Professor Daniel Hornbach was selected for the 2013 Janet Andersen award in the Biological Sciences and Psychology. The following statements are taken from a letter written by several of Dan’s colleagues in nomination for this award:

“Dan’s commitment to working collaboratively with students represents a facet of his life’s work. … Each of Dan’s students has experienced the joy of scientific discovery inherent in scientific research; their research experiences transcend narrowly defined projects. Dan’s students have gone on to work in areas that include molecular biology, genetics, and biological anthropology. In addition, Dan has structured his research program to allow students the opportunity to develop skills as members of a team and experience the importance of collaboration.
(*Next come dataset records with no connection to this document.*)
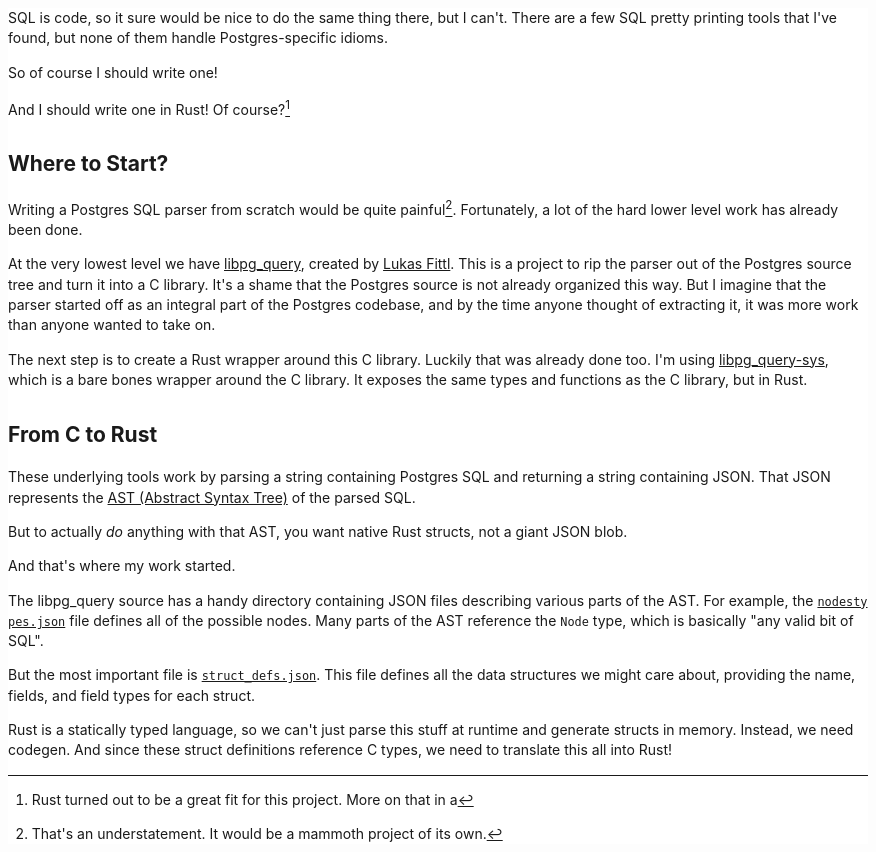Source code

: SQL is code, so it sure would be nice to do the same thing there, but I
can't. There are a few SQL pretty printing tools that I've found, but none of
them handle Postgres-specific idioms.

So of course I should write one!

And I should write one in Rust! Of course?[^1]

## Where to Start?

Writing a Postgres SQL parser from scratch would be quite
painful[^2]. Fortunately, a lot of the hard lower level work has already been
done.

At the very lowest level we have
[libpg_query](https://github.com/lfittl/libpg_query), created by [Lukas
Fittl](https://github.com/lfittl). This is a project to rip the parser out of
the Postgres source tree and turn it into a C library. It's a shame that the
Postgres source is not already organized this way. But I imagine that the
parser started off as an integral part of the Postgres codebase, and by the
time anyone thought of extracting it, it was more work than anyone wanted to
take on.

The next step is to create a Rust wrapper around this C library. Luckily that
was already done too. I'm using
[libpg_query-sys](https://lib.rs/crates/libpg_query-sys), which is a bare
bones wrapper around the C library. It exposes the same types and functions as
the C library, but in Rust.

## From C to Rust

These underlying tools work by parsing a string containing Postgres SQL and
returning a string containing JSON. That JSON represents the [AST (Abstract
Syntax Tree)](https://en.wikipedia.org/wiki/Abstract_syntax_tree) of the
parsed SQL.

But to actually _do_ anything with that AST, you want native Rust structs, not
a giant JSON blob.

And that's where my work started.

The libpg_query source has a handy directory containing JSON files describing
various parts of the AST. For example, the
[`nodestypes.json`](https://github.com/lfittl/libpg_query/blob/10-latest/srcdata/nodetypes.json)
file defines all of the possible nodes. Many parts of the AST reference the
`Node` type, which is basically "any valid bit of SQL".

But the most important file is
[`struct_defs.json`](https://github.com/lfittl/libpg_query/blob/10-latest/srcdata/struct_defs.json). This
file defines all the data structures we might care about, providing the name,
fields, and field types for each struct.

Rust is a statically typed language, so we can't just parse this stuff at
runtime and generate structs in memory. Instead, we need codegen. And since
these struct definitions reference C types, we need to translate this all into
Rust!


[^1]: Rust turned out to be a great fit for this project. More on that in a
[^2]: That's an understatement. It would be a mammoth project of its own.
[^3]: I figured out what to care about by a combination of trial and error and
[^4]: Probably because if you're writing the parser and the thing that
[^5]: More than a bit. Really, really gross.
[^6]: Edit 2021-04-24: Nope, not gonna write about this. It turns out I was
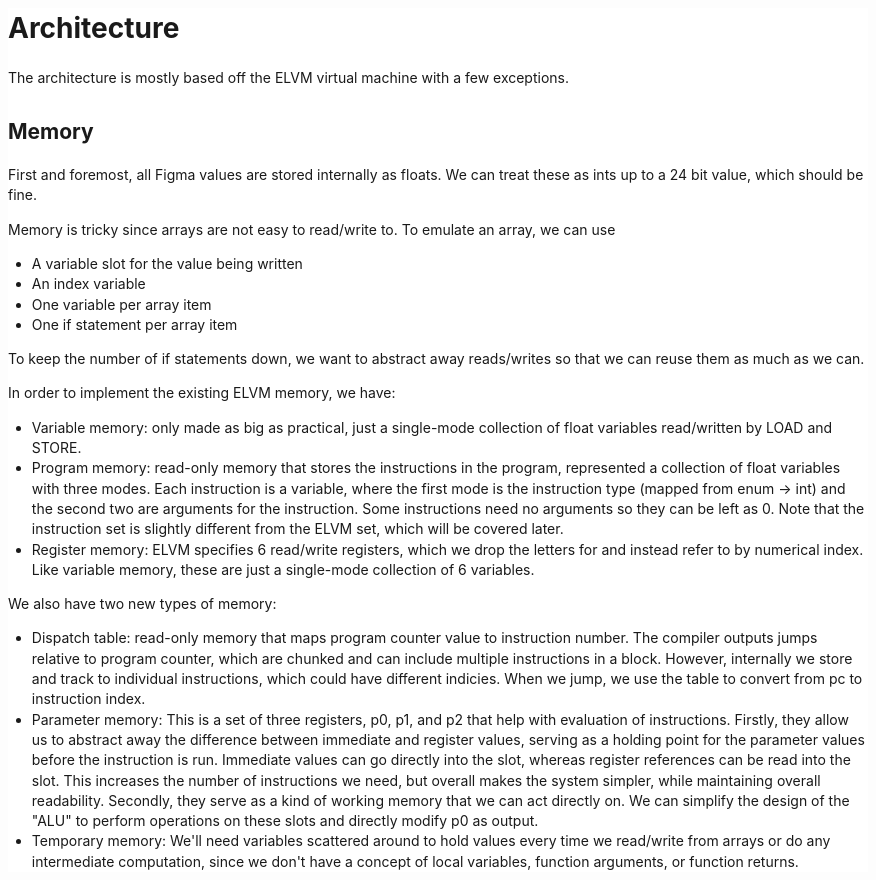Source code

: # Architecture

The architecture is mostly based off the ELVM virtual machine with a few exceptions.

## Memory

First and foremost, all Figma values are stored internally as floats. We can
treat these as ints up to a 24 bit value, which should be fine.

Memory is tricky since arrays are not easy to read/write to. To emulate an
array, we can use

- A variable slot for the value being written
- An index variable
- One variable per array item
- One if statement per array item

To keep the number of if statements down, we want to abstract away reads/writes
so that we can reuse them as much as we can.

In order to implement the existing ELVM memory, we have:

- Variable memory: only made as big as practical, just a single-mode collection of
  float variables read/written by LOAD and STORE.
- Program memory: read-only memory that stores the instructions in the program,
  represented a collection of float variables with three modes. Each instruction
  is a variable, where the first mode is the instruction type (mapped from enum
  -> int) and the second two are arguments for the instruction. Some
  instructions need no arguments so they can be left as 0. Note that the
  instruction set is slightly different from the ELVM set, which will be covered
  later.
- Register memory: ELVM specifies 6 read/write registers, which we drop the
  letters for and instead refer to by numerical index. Like variable memory,
  these are just a single-mode collection of 6 variables.

We also have two new types of memory:

- Dispatch table: read-only memory that maps program counter value to
  instruction number. The compiler outputs jumps relative to program counter,
  which are chunked and can include multiple instructions in a block. However,
  internally we store and track to individual instructions, which could have
  different indicies. When we jump, we use the table to convert from pc to
  instruction index.
- Parameter memory: This is a set of three registers, p0, p1, and p2 that help
  with evaluation of instructions. Firstly, they allow us to abstract away the
  difference between immediate and register values, serving as a holding point
  for the parameter values before the instruction is run. Immediate values can
  go directly into the slot, whereas register references can be read into the
  slot. This increases the number of instructions we need, but overall makes the
  system simpler, while maintaining overall readability. Secondly, they serve as
  a kind of working memory that we can act directly on. We can simplify the
  design of the "ALU" to perform operations on these slots and directly modify
  p0 as output.
- Temporary memory: We'll need variables scattered around to hold values every
  time we read/write from arrays or do any intermediate computation, since we
  don't have a concept of local variables, function arguments, or function returns.
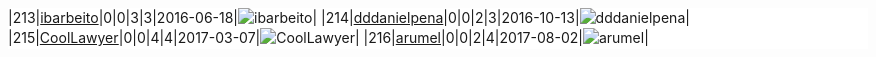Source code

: |213|[ibarbeito](https://github.com/ibarbeito)|0|0|3|3|2016-06-18|![ibarbeito]()|
|214|[dddanielpena](https://github.com/dddanielpena)|0|0|2|3|2016-10-13|![dddanielpena]()|
|215|[CoolLawyer](https://github.com/CoolLawyer)|0|0|4|4|2017-03-07|![CoolLawyer]()|
|216|[arumel](https://github.com/arumel)|0|0|2|4|2017-08-02|![arumel]()|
Some of Dan’s students now work in resource management, public health, investment banking, organic farming, and sustainability management, to name a few.

[Listing] student accomplishments fails, however, to capture the ways that Dan’s role as a mentor has impacted his research program. Since effective mentoring relies on the give and take of relationships, it is not surprising that Dan’s interactions with students has changed the direction of his research. The combination of a socially aware student body with the inclusion of service to society as a component of Macalester’s mission statement prompted Dan to shift his focus from research that examined theories of life-history evolution to questions related to conservation of endangered species.”